Codex Record & Replay changes the way users can teach an AI assistant to handle practical desktop work. Instead of writing a long prompt that describes every click, field, naming convention, and validation step, you can demonstrate the workflow once on your Mac and let Codex turn that demonstration into a reusable skill.
The feature is most valuable when the workflow is repetitive, preference-driven, or easier to show than to explain. Filing an expense, creating a structured issue, downloading a recurring report, publishing an asset, or configuring a routine internal request are all examples where the details matter and a visual walkthrough can be clearer than a written instruction set.
After recording, Codex inspects the captured actions and drafts a skill that explains when to use the workflow, which inputs are expected, what steps should be followed, and how success should be verified. That skill can then become reusable context for future tasks, allowing Codex to replay the workflow with updated values such as a new file, date range, project name, or destination.
For teams exploring agentic workflows, Record & Replay is a practical middle ground between ad hoc prompting and full plugin development. It gives users a fast way to operationalize known routines while preserving the option to package more stable, distributable, or deeply integrated workflows later.
Why demonstration matters
Many business workflows contain small choices that are obvious to the person doing the task but difficult to describe completely. A prompt may miss a default field, a naming convention, a preferred folder, or the moment when a user decides one option is correct and another is not. Recording the workflow gives Codex access to the practical sequence, not just the abstract goal.
This makes Record & Replay useful for workflows where the user already knows the right process and wants Codex to learn the pattern. The resulting skill is not just a transcript; it is a reusable instruction layer that captures the purpose, required inputs, execution steps, and verification checks.
How to choose a workflow to record
The best candidates are short, complete workflows with clear success criteria. Before recording, users should know the goal, the starting point, the required inputs, and the expected finished state. A narrow workflow gives Codex a cleaner pattern to convert into a skill.

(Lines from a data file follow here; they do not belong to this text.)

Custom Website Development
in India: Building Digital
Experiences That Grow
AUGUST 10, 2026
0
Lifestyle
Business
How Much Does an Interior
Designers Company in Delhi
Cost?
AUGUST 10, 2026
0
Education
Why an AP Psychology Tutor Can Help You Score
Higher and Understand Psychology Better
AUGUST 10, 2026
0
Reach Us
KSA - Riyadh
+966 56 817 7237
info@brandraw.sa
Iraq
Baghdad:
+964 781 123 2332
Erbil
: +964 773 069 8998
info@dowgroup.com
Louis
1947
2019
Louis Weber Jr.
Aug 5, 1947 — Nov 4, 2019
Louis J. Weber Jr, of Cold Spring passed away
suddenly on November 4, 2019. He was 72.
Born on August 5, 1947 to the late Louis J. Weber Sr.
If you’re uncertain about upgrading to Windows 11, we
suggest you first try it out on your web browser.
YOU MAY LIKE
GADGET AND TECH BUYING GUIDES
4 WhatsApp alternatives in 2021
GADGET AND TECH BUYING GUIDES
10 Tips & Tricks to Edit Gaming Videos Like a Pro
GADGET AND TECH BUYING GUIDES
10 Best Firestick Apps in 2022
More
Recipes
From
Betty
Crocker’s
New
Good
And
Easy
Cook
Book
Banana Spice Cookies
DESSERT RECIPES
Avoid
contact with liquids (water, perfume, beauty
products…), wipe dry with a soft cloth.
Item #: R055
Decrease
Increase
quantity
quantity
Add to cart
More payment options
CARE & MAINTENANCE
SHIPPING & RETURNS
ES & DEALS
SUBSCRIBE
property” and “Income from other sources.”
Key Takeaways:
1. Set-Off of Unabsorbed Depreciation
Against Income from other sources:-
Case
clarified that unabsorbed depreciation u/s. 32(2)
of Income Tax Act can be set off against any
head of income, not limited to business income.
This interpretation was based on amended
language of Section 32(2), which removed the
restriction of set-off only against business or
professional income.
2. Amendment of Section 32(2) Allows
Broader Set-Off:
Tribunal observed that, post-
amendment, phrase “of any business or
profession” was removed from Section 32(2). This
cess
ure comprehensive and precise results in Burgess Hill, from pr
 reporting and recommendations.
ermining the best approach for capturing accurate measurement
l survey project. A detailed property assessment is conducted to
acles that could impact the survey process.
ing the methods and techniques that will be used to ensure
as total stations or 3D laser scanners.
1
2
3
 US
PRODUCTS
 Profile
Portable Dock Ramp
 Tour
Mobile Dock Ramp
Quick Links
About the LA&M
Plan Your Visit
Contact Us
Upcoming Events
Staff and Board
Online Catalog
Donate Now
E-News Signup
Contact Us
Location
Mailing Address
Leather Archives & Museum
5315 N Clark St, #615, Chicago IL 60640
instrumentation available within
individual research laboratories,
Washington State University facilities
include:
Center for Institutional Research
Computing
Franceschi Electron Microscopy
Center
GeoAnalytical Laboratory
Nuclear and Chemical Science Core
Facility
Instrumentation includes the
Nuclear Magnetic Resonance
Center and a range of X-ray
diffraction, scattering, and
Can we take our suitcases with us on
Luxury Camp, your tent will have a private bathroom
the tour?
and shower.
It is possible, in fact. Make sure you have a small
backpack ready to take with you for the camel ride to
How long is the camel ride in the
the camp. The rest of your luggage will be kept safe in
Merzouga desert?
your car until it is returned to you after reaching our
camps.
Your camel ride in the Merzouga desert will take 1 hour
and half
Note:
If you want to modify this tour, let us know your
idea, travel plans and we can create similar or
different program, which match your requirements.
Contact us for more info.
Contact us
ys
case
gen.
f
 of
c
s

Good examples include recurring administrative tasks, structured publishing steps, report downloads, issue creation templates, internal tool updates, or any process where the same path is followed repeatedly with different values. Workflows that change frequently or require broad judgment may need more refinement before they become reliable skills.
What to watch during recording
Users should keep recordings focused and avoid exposing secrets or sensitive data. Realistic sample inputs help Codex learn the workflow, but private credentials, confidential customer information, financial details, and personal identifiers should not be included in the demonstration.
It is also helpful to tell Codex which values may change between replays. For example, the file name, date range, project, assignee, label, destination folder, or publication setting may vary each time. Calling these out helps the generated skill separate fixed process steps from variable task inputs.
From skill to repeatable execution
Once Codex drafts the skill, users can refine it by adding hidden preferences, naming rules, default choices, or decision points that were not obvious from the recording alone. This review step is important because a strong skill should explain not only what happened in the demonstration, but also why the steps should be repeated that way.
On replay, the user starts a new task and asks Codex to use the generated skill with new inputs. Codex can then apply the skill through the available tools in the current environment, including computer use, browser actions, plugins, or a combination of those capabilities.